Spirituality and Religious Literacy at Kenyon

A week ago, I attended an Iftar hosted by Assistant Professor of Mathematics Nuh Aydin, an Iftar being the feast held at the end of a day of fasting during the month of Ramadan. Gathered in the Parish House, I was surrounded by people of all faiths. Christian, Jewish, Muslim, agnostic-we were all there to honor the beautiful tradition being observed that evening. After a presentation on the significance of fasting and an entrancingly melodic call to prayer, we shared a delicious meal accompanied by conversation about all manner of things, secular and sacred alike. Why do I bring this up? Because this event perfectly illustrates my view of religious life at Kenyon.

When I came here as a first year, I initially felt alienated because of my Southern Baptist upbringing. Moving into a hall with primarily atheist and agnostic midwesterners and New Englanders, I was out of my element, both geographically and spiritually. The wonderful thing about Kenyon's religious scene is that this difference was not just tolerated-it was affirmed and accepted. Though my friends held different views, religious and philosophical conversations were frequent in our hall. I found that this was true in classes as well. No matter their faiths, my peers and I were met with tolerance. In recent years, though, I've noticed that the subject of religion has become increasingly taboo, not due to discrimination, but to sheer ignorance of the matter in question.

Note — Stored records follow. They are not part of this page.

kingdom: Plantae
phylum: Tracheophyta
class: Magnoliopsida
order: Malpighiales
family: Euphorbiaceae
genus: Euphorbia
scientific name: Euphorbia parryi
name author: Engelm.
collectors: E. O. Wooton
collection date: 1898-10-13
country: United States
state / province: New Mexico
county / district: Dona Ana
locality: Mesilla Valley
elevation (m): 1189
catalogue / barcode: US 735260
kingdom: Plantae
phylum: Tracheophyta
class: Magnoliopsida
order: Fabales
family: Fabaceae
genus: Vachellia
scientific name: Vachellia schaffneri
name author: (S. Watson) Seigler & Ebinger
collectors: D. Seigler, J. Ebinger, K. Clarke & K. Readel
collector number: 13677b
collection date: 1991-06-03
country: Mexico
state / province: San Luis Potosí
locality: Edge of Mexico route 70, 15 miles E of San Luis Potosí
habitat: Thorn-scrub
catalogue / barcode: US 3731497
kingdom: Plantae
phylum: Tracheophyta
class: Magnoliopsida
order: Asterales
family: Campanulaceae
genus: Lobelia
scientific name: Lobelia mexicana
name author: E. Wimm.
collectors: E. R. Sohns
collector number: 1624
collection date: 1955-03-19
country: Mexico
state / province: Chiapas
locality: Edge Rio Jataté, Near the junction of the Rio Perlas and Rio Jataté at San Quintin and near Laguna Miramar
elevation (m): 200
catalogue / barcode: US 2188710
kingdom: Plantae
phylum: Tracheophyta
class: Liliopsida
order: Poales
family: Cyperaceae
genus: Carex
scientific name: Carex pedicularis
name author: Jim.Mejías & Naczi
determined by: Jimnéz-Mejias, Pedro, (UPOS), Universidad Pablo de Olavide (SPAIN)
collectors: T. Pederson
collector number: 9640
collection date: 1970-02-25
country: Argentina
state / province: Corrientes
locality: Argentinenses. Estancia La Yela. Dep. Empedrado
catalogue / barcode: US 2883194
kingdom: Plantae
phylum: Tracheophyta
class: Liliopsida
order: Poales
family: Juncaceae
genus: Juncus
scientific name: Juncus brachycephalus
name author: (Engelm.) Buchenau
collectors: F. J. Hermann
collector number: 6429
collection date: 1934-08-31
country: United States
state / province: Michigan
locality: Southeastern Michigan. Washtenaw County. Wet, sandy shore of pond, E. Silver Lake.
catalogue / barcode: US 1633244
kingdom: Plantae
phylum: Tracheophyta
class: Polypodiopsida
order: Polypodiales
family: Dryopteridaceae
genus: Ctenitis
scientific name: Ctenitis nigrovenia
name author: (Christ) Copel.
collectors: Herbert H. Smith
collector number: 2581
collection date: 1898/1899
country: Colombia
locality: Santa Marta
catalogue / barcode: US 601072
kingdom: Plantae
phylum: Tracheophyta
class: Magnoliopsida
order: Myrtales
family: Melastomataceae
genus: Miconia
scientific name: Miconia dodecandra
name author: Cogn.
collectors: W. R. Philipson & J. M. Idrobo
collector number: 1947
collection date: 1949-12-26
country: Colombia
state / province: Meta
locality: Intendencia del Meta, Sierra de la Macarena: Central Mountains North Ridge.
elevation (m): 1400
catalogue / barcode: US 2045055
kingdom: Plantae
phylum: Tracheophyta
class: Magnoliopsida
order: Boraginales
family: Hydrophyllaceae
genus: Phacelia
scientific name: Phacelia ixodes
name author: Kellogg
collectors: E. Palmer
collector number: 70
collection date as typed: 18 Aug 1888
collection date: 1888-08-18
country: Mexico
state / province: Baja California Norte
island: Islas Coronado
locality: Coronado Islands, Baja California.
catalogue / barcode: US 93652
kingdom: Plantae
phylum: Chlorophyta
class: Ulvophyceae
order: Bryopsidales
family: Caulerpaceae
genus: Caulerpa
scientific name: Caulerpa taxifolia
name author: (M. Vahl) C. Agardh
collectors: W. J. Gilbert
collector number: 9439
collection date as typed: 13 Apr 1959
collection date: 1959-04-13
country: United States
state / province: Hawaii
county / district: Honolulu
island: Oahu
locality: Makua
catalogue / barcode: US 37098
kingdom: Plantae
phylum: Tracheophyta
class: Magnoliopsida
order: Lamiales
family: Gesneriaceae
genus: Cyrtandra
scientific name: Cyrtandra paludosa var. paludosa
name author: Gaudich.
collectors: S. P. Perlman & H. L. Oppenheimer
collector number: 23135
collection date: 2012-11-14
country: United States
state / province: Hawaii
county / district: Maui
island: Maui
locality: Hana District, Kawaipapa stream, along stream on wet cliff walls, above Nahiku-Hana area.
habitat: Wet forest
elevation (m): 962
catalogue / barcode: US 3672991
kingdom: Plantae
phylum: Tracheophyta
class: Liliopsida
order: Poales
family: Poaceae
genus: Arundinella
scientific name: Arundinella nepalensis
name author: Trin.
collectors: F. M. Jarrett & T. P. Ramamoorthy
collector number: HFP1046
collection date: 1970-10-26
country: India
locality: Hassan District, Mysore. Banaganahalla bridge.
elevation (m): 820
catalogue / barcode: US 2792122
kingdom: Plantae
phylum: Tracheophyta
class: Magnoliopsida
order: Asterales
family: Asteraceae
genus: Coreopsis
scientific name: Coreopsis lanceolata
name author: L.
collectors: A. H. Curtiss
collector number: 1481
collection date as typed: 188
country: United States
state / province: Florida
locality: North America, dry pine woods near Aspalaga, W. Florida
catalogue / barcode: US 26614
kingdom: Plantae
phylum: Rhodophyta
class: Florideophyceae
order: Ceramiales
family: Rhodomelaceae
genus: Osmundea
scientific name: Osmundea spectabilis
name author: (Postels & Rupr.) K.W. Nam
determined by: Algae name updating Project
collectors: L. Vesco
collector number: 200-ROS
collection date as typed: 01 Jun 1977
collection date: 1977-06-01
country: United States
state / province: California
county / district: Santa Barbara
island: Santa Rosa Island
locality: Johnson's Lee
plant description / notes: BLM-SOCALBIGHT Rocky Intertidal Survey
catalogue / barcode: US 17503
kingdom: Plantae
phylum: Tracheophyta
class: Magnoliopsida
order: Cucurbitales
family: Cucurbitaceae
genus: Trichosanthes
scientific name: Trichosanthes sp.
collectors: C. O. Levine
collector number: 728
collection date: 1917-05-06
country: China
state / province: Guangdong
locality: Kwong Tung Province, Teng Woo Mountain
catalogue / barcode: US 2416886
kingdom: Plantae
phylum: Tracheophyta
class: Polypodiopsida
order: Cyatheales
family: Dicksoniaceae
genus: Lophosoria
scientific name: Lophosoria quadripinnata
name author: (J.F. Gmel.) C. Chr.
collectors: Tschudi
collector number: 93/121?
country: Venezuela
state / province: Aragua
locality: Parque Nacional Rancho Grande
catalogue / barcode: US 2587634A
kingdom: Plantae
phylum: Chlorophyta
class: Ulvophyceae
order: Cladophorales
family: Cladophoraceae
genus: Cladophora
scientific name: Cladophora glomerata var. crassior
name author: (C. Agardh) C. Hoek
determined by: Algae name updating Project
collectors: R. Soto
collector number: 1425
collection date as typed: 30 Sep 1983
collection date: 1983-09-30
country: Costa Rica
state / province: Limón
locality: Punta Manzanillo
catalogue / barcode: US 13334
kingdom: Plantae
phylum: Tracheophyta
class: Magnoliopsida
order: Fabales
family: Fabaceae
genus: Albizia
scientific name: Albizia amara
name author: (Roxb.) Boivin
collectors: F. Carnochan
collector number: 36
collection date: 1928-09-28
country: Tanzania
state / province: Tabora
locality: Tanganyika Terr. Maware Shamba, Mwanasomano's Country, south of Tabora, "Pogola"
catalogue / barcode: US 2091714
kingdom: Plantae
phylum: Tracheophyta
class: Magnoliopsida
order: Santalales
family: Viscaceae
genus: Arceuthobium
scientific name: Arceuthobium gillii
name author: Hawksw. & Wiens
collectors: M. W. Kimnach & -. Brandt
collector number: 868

In spite of Kenyon's wonderful tolerance, it is my fear that a vast majority of students-through no fault of their own-possess a large degree of religious illiteracy. Maybe a test is in order. Can you name all five books of the Torah? How about all four Gospels? Can you list more than half of the Ten Commandments? Okay, so a few of you out there are probably feeling pretty good about this, and that's great. Now name the four noble truths of Buddhism. Can you list the five pillars of Islam? Of what faith is the Bhagavad-Gita a sacred text? Who wrote the Tao Te Ching?

Don't feel too bad if any of these questions stumped you. I had to go back to my religious studies textbook to answer some of them. Still, if you had trouble with three or more, can you honestly say you've had a complete liberal arts education? As a religious studies major, I have taken courses to expand my knowledge of religions, but is mere knowledge enough?

Beneath the surface here at Kenyon lurks a beautiful multifaceted spiritual community that many students never explore. I wish I could give you a specific reason for this-fear of being stigmatized as a fanatic, maybe? The best thing I can do, though, is to offer a suggestion: don't let religion become taboo. Even if it's just as a secular observer, strike up a conversation with someone. Taking a religious studies class is a good start, but there's no replacement for a good discussion with your friends. Don't fear stigmatization. Sit down with a friend sometime soon, and just listen to how he or she views the world.

By Thomas Lewis

1 comment:

Katinka Hesselink said...

I would have to look up the answer to the Christian questions - though I know the answer to the Eastern religion questions you asked. The hard part is, of course, that to know the details of all main religions does take a fair amount of time. In the meantime students also have to learn about literature, economics perhaps etc.